Whats appears to happen in this context is that Storm supervisor resolves nimbus from whatever is configured in storm.yaml seeds/host the first time and from then on uses nimbus host name to download the topology artifacts.
If that is correct, DNS is mandatory for a cluster setup. This is far from ideal, specially when using containers in an orchestrated environment like kubernetes.

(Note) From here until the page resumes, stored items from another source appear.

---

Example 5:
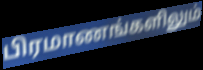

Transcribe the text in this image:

பிரமாணங்களிலும்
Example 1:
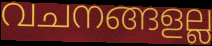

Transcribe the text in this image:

വചനങ്ങളല്ല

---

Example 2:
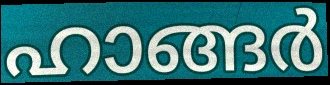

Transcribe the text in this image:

ഹാങ്ങർ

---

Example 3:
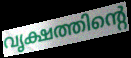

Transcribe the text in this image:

വൃക്ഷത്തിന്റെ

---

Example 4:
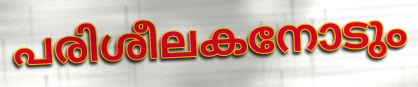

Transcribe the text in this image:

പരിശീലകനോടും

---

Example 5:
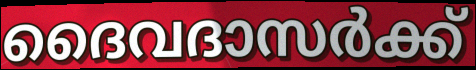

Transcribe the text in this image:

Current workaround i'm using is adding
storm.local.hostname: "<local.ip.value>"
to the storm.yaml
Thanks to #bastien who provided the tip on storm user mailing list
I ran into the similar issue. Turns out my firewall rules were blocking the supervisor ports. Make sure the supervisor and nimbus are able to talk to each other.

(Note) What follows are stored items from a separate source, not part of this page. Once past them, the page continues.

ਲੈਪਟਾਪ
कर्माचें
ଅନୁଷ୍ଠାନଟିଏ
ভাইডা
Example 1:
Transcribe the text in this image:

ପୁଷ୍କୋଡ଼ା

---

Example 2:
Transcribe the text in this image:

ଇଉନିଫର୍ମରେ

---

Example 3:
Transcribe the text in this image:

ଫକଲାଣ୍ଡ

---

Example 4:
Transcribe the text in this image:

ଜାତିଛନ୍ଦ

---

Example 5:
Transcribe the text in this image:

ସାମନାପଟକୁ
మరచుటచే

I found that I need to have the hostnames of the boxes match what I was calling them in the /etc/hosts file
in host file i had
xxx.xxx.xxx.xxx nimbus
but the host name on the box was different and it was pulling the hostname from the os
changing the host name on the os of the nimbus server resolved my issue.